She went into all they had to do in their temporary office in Santa Barbara. The builders at Cliff House had found mold in the basement, the masons rebuilding the stone walkways were behind schedule and the anchor tenant destined for their new mall in Austin, Texas, now had cold feet. The investors for a ski resort in Whistler were uneasy—global downturn, less disposable income, global warming—and their head of human resources was moving to the East Coast.
Yet all Jonas could think about was the hot kiss he’d shared with Katrina—Kat—and the fact that she had yet to cash his check. Damned stubborn woman.
Walking away from her instead of taking her where they’d stood had required every bit of self-control he’d possessed. He’d never become so lost in a kiss, so carried away in a woman’s arms. He’d loved kissing her, touching her, and would have loved to have done more.
So much more.
That was all well and good but he didn’t like the fact that Kat Morrison, hostess at the best restaurant in Santa Barbara—flat broke and currently celibate—had the ability to make him forget his own name.
He didn’t like that at all.
But he couldn’t stop thinking about her, remembering how soft her skin had felt under his hands, the spice of her mouth, those breathy sounds she’d made in the back of her throat. And her smell, something clean and natural, seemed lodged in his nose. He was also—and this was worrying—curious and, worse, concerned about her. She had a good job, why was she broke? Why didn’t she have a boyfriend? She’d mentioned an LCA final and, as he remembered from his college days, that stood for Leadership and Corporate Accountability—part of the MBA program. He could handle her beauty and her sex appeal but if she was as bright as he suspected, he was in big trouble.
There was nothing more dangerous than a gorgeous, brainy woman.
Sian’s small hand slapped his desk and he snapped back to the present. Talking about brainy, sexy women, this one was looking vastly irritated. “Will you please concentrate?”
Jonas nodded and quickly issued a list of instructions to, hopefully, address all the issues she’d raised. “Did I get them all?” he asked.

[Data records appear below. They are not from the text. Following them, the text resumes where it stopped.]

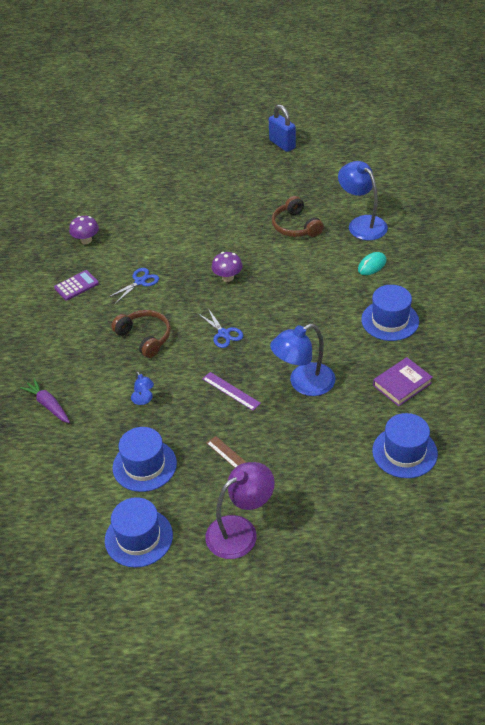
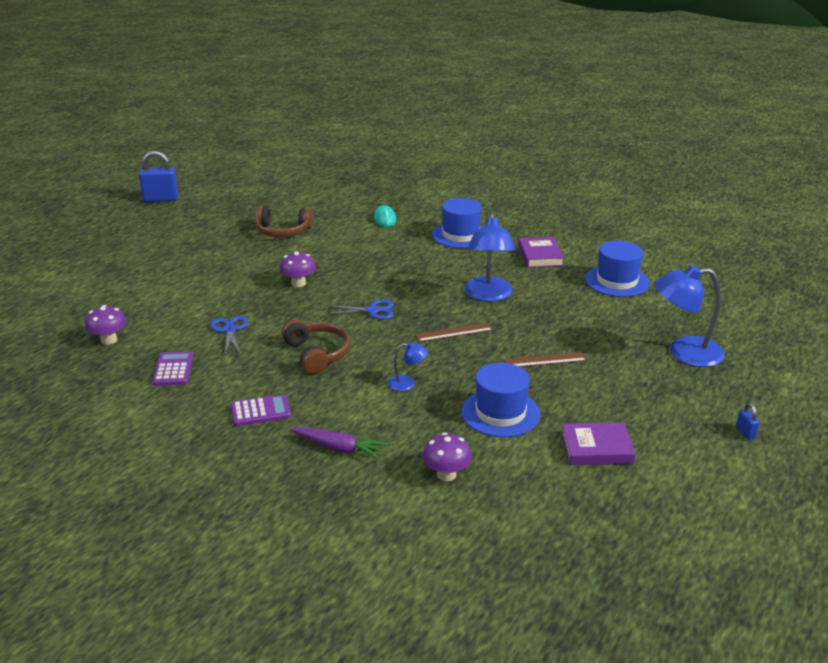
camera: 60 degrees left, 15 degrees down
(48, 405) = (338, 448): purple carrot -> purple carrot turned 150 degrees counterclockwise
(55, 470) = (446, 474): none -> purple mushroom
(61, 349) = (260, 411): none -> purple calculator
(138, 537) = (596, 448): blue hat -> purple book
(145, 337) = (317, 354): brown headphones -> brown headphones turned 75 degrees clockwise
(225, 624) = (745, 433): none -> blue padlock
(231, 391) = (454, 332): purple ruler -> brown ruler
(240, 531) = (638, 386): purple lamp -> none
(362, 223) = (327, 205): blue lamp -> blue lamp (684, 353)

Sian nodded. “That is so annoying, especially since I didn’t have your full attention.”
“I can multitask.”
Sian threw her pen down and linked her hands around her knee. “Want to tell me what’s going on with you? And don’t tell me nothing—you’ve been acting like a bear for the last two weeks.”
“Jack,” Jonas stated, making his grandfather’s name sound like a curse.
“Oh, dear.” Sian stood, walked over to the small fridge in the corner of the room and pulled out two ice waters. She handed one to Jonas, who cracked the lid for her before taking the unopened bottle for himself.
“So, what did the old buzzard do this time?”
“He told me I have three months—two and three-quarter months now—to marry or else he is disinheriting me.”
Sian smiled, thinking he was joking. When he held her gaze, her mouth opened in shock. “You have got to be kidding me!”
“I so wish I was,” Jonas replied. He’d spent the past week trying to convince himself that Jack wasn’t being serious, that he was jerking Jonas around, but then Preston had sent him an official letter stating his client’s position and assuring Jonas that his grandfather was deadly serious about him finding a wife.
Jonas had to marry or he’d lose everything he’d worked for, everything that made sense to him. He felt the burn of a rumbling ulcer and took another sip of water.
And even if he hadn’t received a letter from Preston, he would’ve sensed Jack’s displeasure from the cold telephone conversations they’d shared since that breakfast, Jack’s terse and snappy emails. When circumstances went his way, his grandfather was congenial and charming, occasionally affectionate. When he was thwarted, he grew arctic cold and withdrew. Trying to stay on Jack’s good side was like trying to herd cats, futile and exhausting.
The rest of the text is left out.